Monument Takes Flight
The monument was made a reality and was mounted on site August 15, 2013. The sculpture is located on the edge of Town at the former Laker’s Ski Club property.
Constructing the Vedette
Remembering the Vedette
Airplane replica to be placed at La Verendrye boat launchBy Marc Zienkiewicz (Spring 2009 – Experience Lac du Bonnet)
A University of Manitoba professor and sculptor is set to begin building what could become a major tourist attraction in Lac du Bonnet. Gordon Reeve has been chosen by the Lac du Bonnet Municipal Heritage Advisory Committee (MHAC) to build a monument that will commemorate an historic aircraft that operated in the community in the early 20th century — the Vickers Vedette. Reeve is well-known in Manitoba for his sculpture Justice, which stands outside the Law Courts building in downtown Winnipeg. He also designed the public art project Agassiz Ice on the Portage Avenue side of the Assiniboine Park footbridge. He’s also dabbled in film, creating the 1992 documentary Moment of Light about ballerina Evelyn Hart. Reeve noted the site chosen for the monument — the La Verendrye boat launch along Hwy. 502 — will be turned into a green space that may include composting washroom facilities, and even a device that would use the river to generate power that would be used to power things located on the green space. The Vedette monument will contain a water pump that creates a mist to create the illusion of the plane taking off. “I want people to go there and get the feeling that they’re visiting a site that’s completely unspoiled,” Reeve said. “The Vedette was a flying canoe, and the canoe connects us to the entire history of man. Since it was created, the canoe’s basic design hasn’t really changed at all.” It was also the first aircraft built in Canada. “We want people to be able to picnic there and really enjoy the site,” MHAC chairman Gord Emberley said. Best of all, the green space will be as environmentally friendly as possible. “We want to emphasize the ‘green’ aspect of it,” he added. The project has been in the works for five years, and the MHAC recently began a campaign to solicit donations to help fund the project’s $37,000 first phase. There’s no shortage of people in the community who either have been or are currently involved in aviation. Emberley said project organizers found 80 people in the Eastern Manitoba phone directory who fit that description. “We’ll be approaching all of them to ask for help in funding this,” he said. If enough funding comes through, construction of the Vickers Vedette replica could begin as early as July or August. Seeing as 2010 is the 100th anniversary of the first flight in Manitoba, it seems all the more appropriate, Emberley noted.

DATASET EXCERPT:
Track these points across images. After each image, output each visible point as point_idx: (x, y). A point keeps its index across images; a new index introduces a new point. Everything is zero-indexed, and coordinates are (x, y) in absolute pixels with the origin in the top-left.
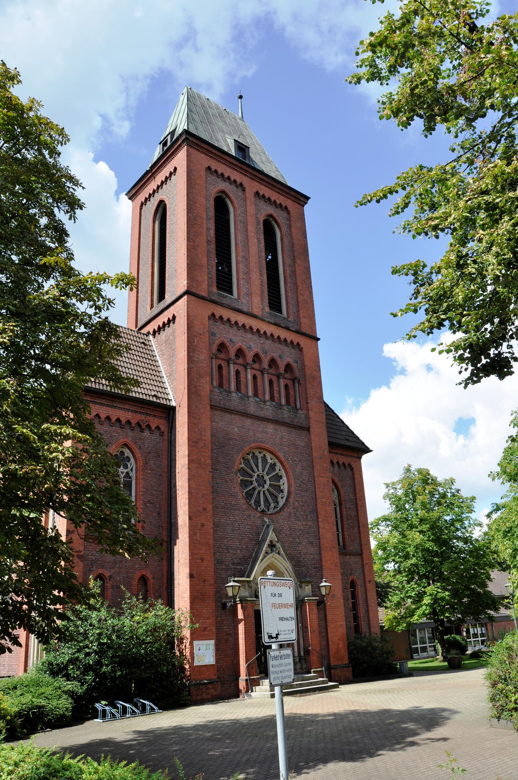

INSTRUCTION: For each statement about the Vedette monument text, answer yes or no and quote the deciding words. (a) The monument was mounted on site in 2013. (b) Reeve's sculpture Justice stands outside the Manitoba Legislative Building. (c) The project's first phase was to cost $37,000. Work from the Vedette monument text alone.

EXERCISE RESULT:
(a) Yes: "mounted on site August 15, 2013"
(b) No: "which stands outside the Law Courts building in downtown Winnipeg"
(c) Yes: "the project’s $37,000 first phase"